Recorded data
↓↓↓
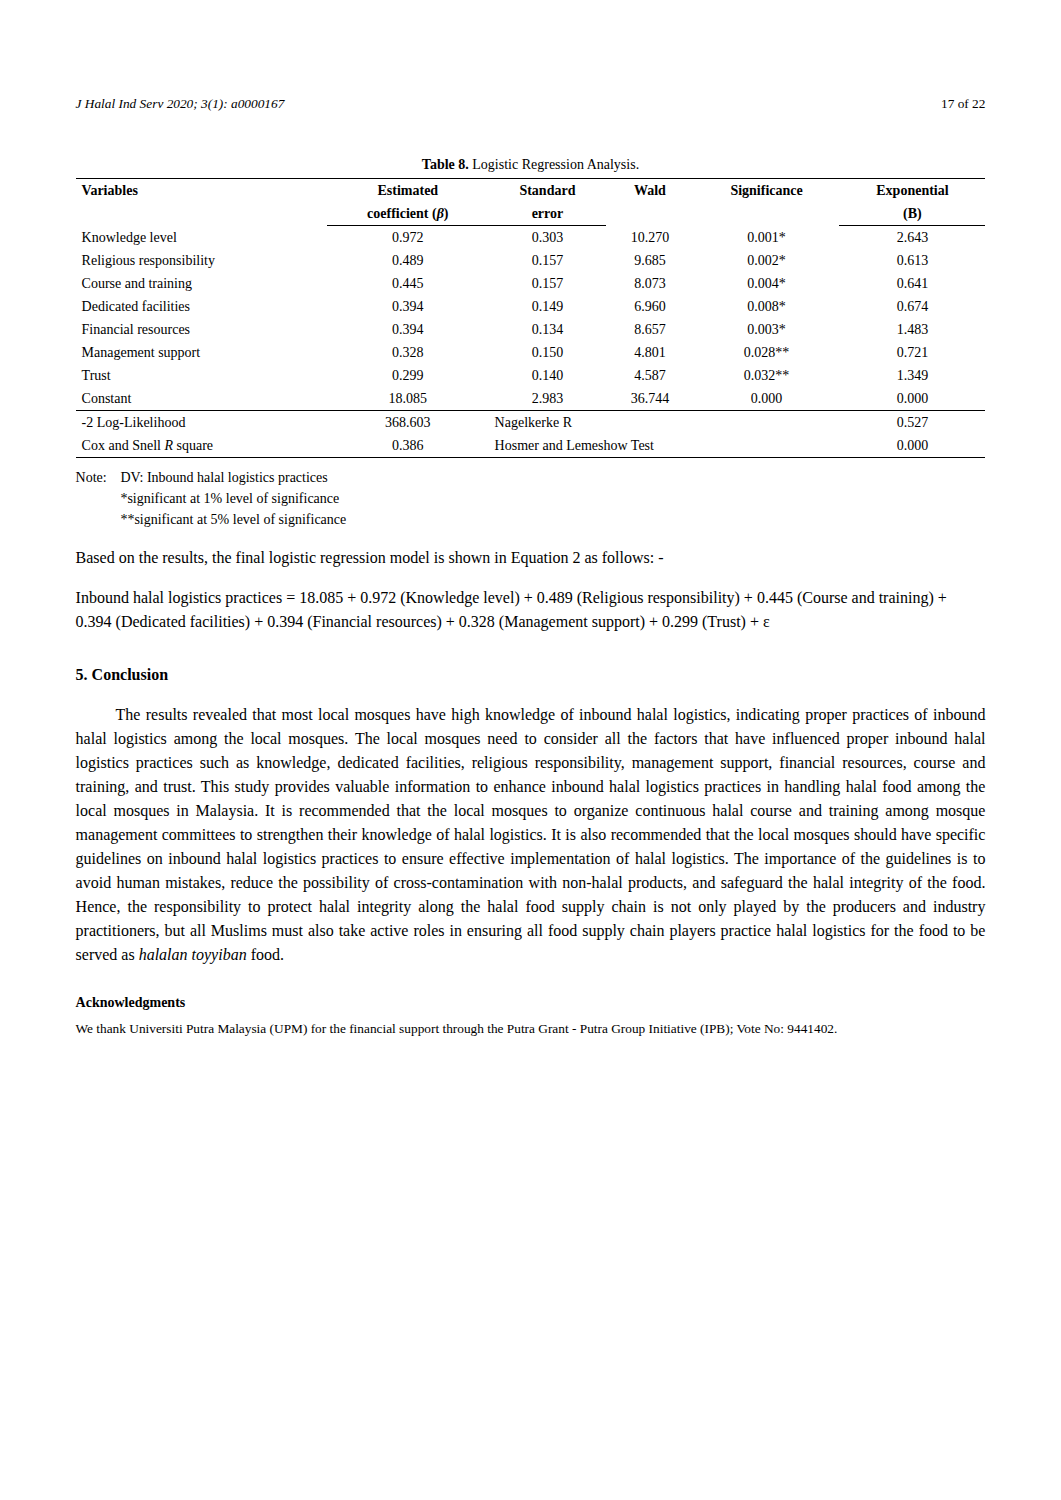J Halal Ind Serv 2020; 3(1): a0000167 17 of 22
Table 8. Logistic Regression Analysis.
| Variables | Estimated | Standard | Wald | Significance | Exponential |
| --- | --- | --- | --- | --- | --- |
| coefficient ( β ) | error | (B) |
| Knowledge level | 0.972 | 0.303 | 10.270 | 0.001* | 2.643 |
| Religious responsibility | 0.489 | 0.157 | 9.685 | 0.002* | 0.613 |
| Course and training | 0.445 | 0.157 | 8.073 | 0.004* | 0.641 |
| Dedicated facilities | 0.394 | 0.149 | 6.960 | 0.008* | 0.674 |
| Financial resources | 0.394 | 0.134 | 8.657 | 0.003* | 1.483 |
| Management support | 0.328 | 0.150 | 4.801 | 0.028** | 0.721 |
| Trust | 0.299 | 0.140 | 4.587 | 0.032** | 1.349 |
| Constant | 18.085 | 2.983 | 36.744 | 0.000 | 0.000 |
| -2 Log-Likelihood | 368.603 | Nagelkerke R | 0.527 |
| Cox and Snell R square | 0.386 | Hosmer and Lemeshow Test | 0.000 |
Note: DV: Inbound halal logistics practices
*significant at 1% level of significance
**significant at 5% level of significance
Based on the results, the final logistic regression model is shown in Equation 2 as follows: -
Inbound halal logistics practices = 18.085 + 0.972 (Knowledge level) + 0.489 (Religious responsibility) + 0.445 (Course and training) + 0.394 (Dedicated facilities) + 0.394 (Financial resources) + 0.328 (Management support) + 0.299 (Trust) + ε
5. Conclusion
The results revealed that most local mosques have high knowledge of inbound halal logistics, indicating proper practices of inbound halal logistics among the local mosques. The local mosques need to consider all the factors that have influenced proper inbound halal logistics practices such as knowledge, dedicated facilities, religious responsibility, management support, financial resources, course and training, and trust. This study provides valuable information to enhance inbound halal logistics practices in handling halal food among the local mosques in Malaysia. It is recommended that the local mosques to organize continuous halal course and training among mosque management committees to strengthen their knowledge of halal logistics. It is also recommended that the local mosques should have specific guidelines on inbound halal logistics practices to ensure effective implementation of halal logistics. The importance of the guidelines is to avoid human mistakes, reduce the possibility of cross-contamination with non-halal products, and safeguard the halal integrity of the food. Hence, the responsibility to protect halal integrity along the halal food supply chain is not only played by the producers and industry practitioners, but all Muslims must also take active roles in ensuring all food supply chain players practice halal logistics for the food to be served as halalan toyyiban food.
Acknowledgments
We thank Universiti Putra Malaysia (UPM) for the financial support through the Putra Grant - Putra Group Initiative (IPB); Vote No: 9441402.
↑↑↑
Reproduce each entry precisely; the pictures stay out.

J Halal Ind Serv 2020; 3(1): a0000167 17 of 22
Table 8. Logistic Regression Analysis.
| Variables | Estimated | Standard | Wald | Significance | Exponential |
| --- | --- | --- | --- | --- | --- |
| coefficient ( β ) | error | (B) |
| Knowledge level | 0.972 | 0.303 | 10.270 | 0.001* | 2.643 |
| Religious responsibility | 0.489 | 0.157 | 9.685 | 0.002* | 0.613 |
| Course and training | 0.445 | 0.157 | 8.073 | 0.004* | 0.641 |
| Dedicated facilities | 0.394 | 0.149 | 6.960 | 0.008* | 0.674 |
| Financial resources | 0.394 | 0.134 | 8.657 | 0.003* | 1.483 |
| Management support | 0.328 | 0.150 | 4.801 | 0.028** | 0.721 |
| Trust | 0.299 | 0.140 | 4.587 | 0.032** | 1.349 |
| Constant | 18.085 | 2.983 | 36.744 | 0.000 | 0.000 |
| -2 Log-Likelihood | 368.603 | Nagelkerke R | 0.527 |
| Cox and Snell R square | 0.386 | Hosmer and Lemeshow Test | 0.000 |
Note: DV: Inbound halal logistics practices
*significant at 1% level of significance
**significant at 5% level of significance
Based on the results, the final logistic regression model is shown in Equation 2 as follows: -
Inbound halal logistics practices = 18.085 + 0.972 (Knowledge level) + 0.489 (Religious responsibility) + 0.445 (Course and training) + 0.394 (Dedicated facilities) + 0.394 (Financial resources) + 0.328 (Management support) + 0.299 (Trust) + ε
5. Conclusion
The results revealed that most local mosques have high knowledge of inbound halal logistics, indicating proper practices of inbound halal logistics among the local mosques. The local mosques need to consider all the factors that have influenced proper inbound halal logistics practices such as knowledge, dedicated facilities, religious responsibility, management support, financial resources, course and training, and trust. This study provides valuable information to enhance inbound halal logistics practices in handling halal food among the local mosques in Malaysia. It is recommended that the local mosques to organize continuous halal course and training among mosque management committees to strengthen their knowledge of halal logistics. It is also recommended that the local mosques should have specific guidelines on inbound halal logistics practices to ensure effective implementation of halal logistics. The importance of the guidelines is to avoid human mistakes, reduce the possibility of cross-contamination with non-halal products, and safeguard the halal integrity of the food. Hence, the responsibility to protect halal integrity along the halal food supply chain is not only played by the producers and industry practitioners, but all Muslims must also take active roles in ensuring all food supply chain players practice halal logistics for the food to be served as halalan toyyiban food.
Acknowledgments
We thank Universiti Putra Malaysia (UPM) for the financial support through the Putra Grant - Putra Group Initiative (IPB); Vote No: 9441402.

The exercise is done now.